Aggarwal Geeta, Broughton Katherine J, Williams Linda J, Peden Carol J, Quiney Nial
Consultant Anaesthetist. Royal Surrey County Hospital, Guildford GU2 7XX, Surrey, UK.
Glasgow Royal Infirmary, Glasgow G4 0SF, UK.
J Clin Med. 2020 Apr 29;9(5):1288. doi: 10.3390/jcm9051288.
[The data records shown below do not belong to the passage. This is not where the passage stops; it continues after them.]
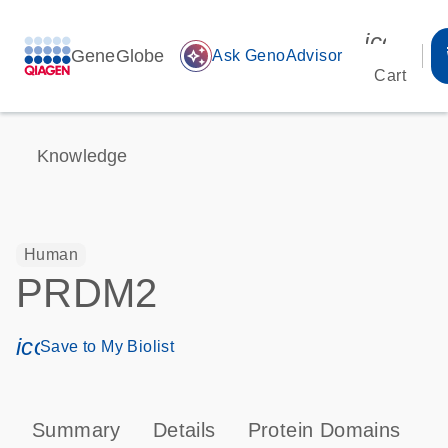
icon_00
GeneGlobe
auto_awesome
Ask GenoAdvisor
Cart
Knowledge
Human
PRDM2
icon_0171_ls_qf_save_program-s
Save to My Biolist
Summary
Details
Protein Domains
T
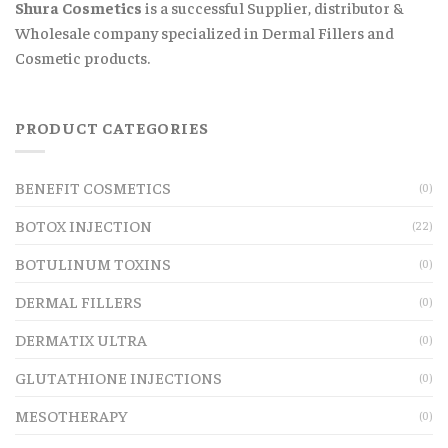
Shura Cosmetics
is a successful Supplier, distributor &
Wholesale company specialized in Dermal Fillers and
Cosmetic products.
PRODUCT CATEGORIES
BENEFIT COSMETICS
(0)
BOTOX INJECTION
(22)
BOTULINUM TOXINS
(0)
DERMAL FILLERS
(0)
DERMATIX ULTRA
(0)
GLUTATHIONE INJECTIONS
(0)
MESOTHERAPY
(0)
The timing, causes, and quality of care for patients who die after emergency laparotomy have not been extensively reported. A large database of 13,953 patients undergoing emergency laparotomy, between July 2014 and March 2017, from 28 hospitals in England was studied. Anonymized data was extracted on day of death, patient demographics, operative details, compliance with standards of care, and 30-day and in-patient mortality. Thirty-day mortality was 8.9%, and overall inpatient mortality was 9.8%. Almost 40% of postoperative deaths occurred within three days of surgery, and 70% of these early deaths occurred on the day of surgery or the first postoperative day. Such early deaths could be considered nonbeneficial surgery. Patients who died within three days of surgery had a significantly higher preoperative lactate, American Society of Anesthesiologists Physical Status (ASA-PS) grade, and Physiological and Operative Severity Score for the enumeration of Mortality and morbidity (P-POSSUM). Compliance with perioperative standards of care based on the Emergency Laparotomy Collaborative care bundle was high overall and better for those patients who died within three days of surgery. Multidisciplinary team involvement from intensive care, care of the elderly physicians, and palliative care may help both the communication and the burden of responsibility in deciding on the risk-benefit of operative versus nonoperative approaches to care.
急诊剖腹手术后死亡患者的护理时机、原因及质量尚未得到广泛报道。对2014年7月至2017年3月期间来自英国28家医院的13953例接受急诊剖腹手术的患者的大型数据库进行了研究。提取了关于死亡日期、患者人口统计学特征、手术细节、护理标准依从性以及30天和住院死亡率的匿名数据。30天死亡率为8.9%,总体住院死亡率为9.8%。近40%的术后死亡发生在术后三天内,其中70%的早期死亡发生在手术当天或术后第一天。这种早期死亡可被视为无益手术。术后三天内死亡的患者术前乳酸水平、美国麻醉医师协会身体状况(ASA-PS)分级以及用于计算死亡率和发病率的生理和手术严重程度评分(P-POSSUM)显著更高。基于急诊剖腹手术协作护理包的围手术期护理标准总体依从性较高,对于术后三天内死亡的患者更好。重症监护、老年内科医生护理和姑息治疗的多学科团队参与可能有助于在决定手术与非手术护理方法的风险效益时进行沟通并分担责任。